ペットの熱中症の症状として、初期症状はハァハァと息が荒くなる、よだれが垂れてくるなど。進行すると呼吸がさらに早くなり、吐き気やぐったりするようになる。さらに重症化すると、意識を失ってしまうことも。心臓が悪い場合、肺や呼吸器の機能が低下し重症化しやすくなるという。
重症化した場合、30%が死亡するという報告もあるペットの熱中症。防ぐにはどうすればいいのか。井上動物病院の井上快院長は、散歩時の対策として「早朝か日没の時間を選ぶ」「地面を触って熱さを確認する」ことをあげる。

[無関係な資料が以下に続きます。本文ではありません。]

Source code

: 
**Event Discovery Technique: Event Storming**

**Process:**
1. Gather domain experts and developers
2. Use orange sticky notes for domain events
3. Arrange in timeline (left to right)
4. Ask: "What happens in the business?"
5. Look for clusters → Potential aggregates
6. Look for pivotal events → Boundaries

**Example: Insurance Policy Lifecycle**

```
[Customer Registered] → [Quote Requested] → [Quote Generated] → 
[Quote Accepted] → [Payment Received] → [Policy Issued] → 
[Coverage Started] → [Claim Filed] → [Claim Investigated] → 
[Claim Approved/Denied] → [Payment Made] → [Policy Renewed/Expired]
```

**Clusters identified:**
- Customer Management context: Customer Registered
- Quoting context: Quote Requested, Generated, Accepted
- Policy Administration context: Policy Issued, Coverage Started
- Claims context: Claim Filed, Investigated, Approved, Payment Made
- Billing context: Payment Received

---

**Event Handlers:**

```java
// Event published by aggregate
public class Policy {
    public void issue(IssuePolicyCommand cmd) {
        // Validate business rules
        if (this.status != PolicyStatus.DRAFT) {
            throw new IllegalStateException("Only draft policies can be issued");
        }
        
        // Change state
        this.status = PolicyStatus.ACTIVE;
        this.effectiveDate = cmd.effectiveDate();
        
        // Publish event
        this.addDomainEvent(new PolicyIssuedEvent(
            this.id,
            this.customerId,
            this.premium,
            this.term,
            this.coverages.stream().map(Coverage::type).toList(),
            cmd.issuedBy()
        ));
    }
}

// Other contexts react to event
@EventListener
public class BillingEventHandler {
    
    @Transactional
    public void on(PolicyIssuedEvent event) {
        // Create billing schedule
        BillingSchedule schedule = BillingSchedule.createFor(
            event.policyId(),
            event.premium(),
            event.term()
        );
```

また、部屋での対策としては、「温度25度」「湿度50%」「通気性のいい環境」を保つことが大前提になるとした。
では、熱中症と見られる症状が出てしまった場合はどう対処すればいいのか。動物病院では冷水浴ができる浴槽で30分から1時間水をかける、扇風機を当てるなどして体温を下げ、それでも下がらない場合は点滴などで対応していく。まず飼い主が対処する場合も、水をかけてあげたりうちわなどであおいだりして、とにかく体温を下げることが重要だという。

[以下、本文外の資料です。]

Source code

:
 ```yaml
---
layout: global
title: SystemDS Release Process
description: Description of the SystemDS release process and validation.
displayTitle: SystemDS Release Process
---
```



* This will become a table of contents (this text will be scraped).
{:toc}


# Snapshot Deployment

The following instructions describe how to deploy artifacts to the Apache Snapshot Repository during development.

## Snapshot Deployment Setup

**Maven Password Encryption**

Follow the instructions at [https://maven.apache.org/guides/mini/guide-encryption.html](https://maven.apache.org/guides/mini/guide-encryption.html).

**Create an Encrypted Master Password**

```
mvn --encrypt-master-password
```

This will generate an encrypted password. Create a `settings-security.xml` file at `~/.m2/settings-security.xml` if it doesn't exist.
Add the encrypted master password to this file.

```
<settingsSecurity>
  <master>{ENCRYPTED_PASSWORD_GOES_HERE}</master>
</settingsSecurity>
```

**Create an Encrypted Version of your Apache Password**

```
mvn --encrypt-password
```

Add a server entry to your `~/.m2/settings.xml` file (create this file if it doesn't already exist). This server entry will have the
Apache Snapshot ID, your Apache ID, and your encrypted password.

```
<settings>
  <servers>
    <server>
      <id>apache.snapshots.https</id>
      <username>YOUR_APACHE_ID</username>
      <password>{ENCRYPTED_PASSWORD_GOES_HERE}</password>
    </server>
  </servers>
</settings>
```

犬の中で特に注意が必要なのは、パグやブルドッグといった鼻が低い犬種。気道が狭いために、体温調節が難しいという。また犬の他にも、ウサギやモルモットといった小動物は熱中症になりやすく、ハリネズミは暑くなると“夏眠”をするが、そのまま放置して亡くなってしまうケースもあるということだ。
小泉環境大臣も指摘したように、特に注意を呼びかけているのが車の中にペットが放置されるケース。テレビ朝日社会部・環境省担当の藤原良太記者は「犬は体温が人より2度ほど高いため、熱中症の危険がある40度にすぐ到達してしまうが、その危険がより高いのが車の中。さらに、車の中に犬を放置していると、近所の人が『閉じ込められているのではないか』と通報して警察が出る騒動になる事例もある。そういった価値観や犬への思いの違いから問題に発展するケースもあるので、合わせて注意喚起をしたいということを環境省は話している」と説明した。
熱中症の防止について、井上院長は飼い主自身がペットについて知ることが大事だと話す。「動物の強さは、我慢強さだと思う。見た目はふつうに見えても我慢していると思う。常日頃から健康管理をして、少しの異変があった時はかかりつけの病院に問い合わせをしてほしい」と呼びかけた。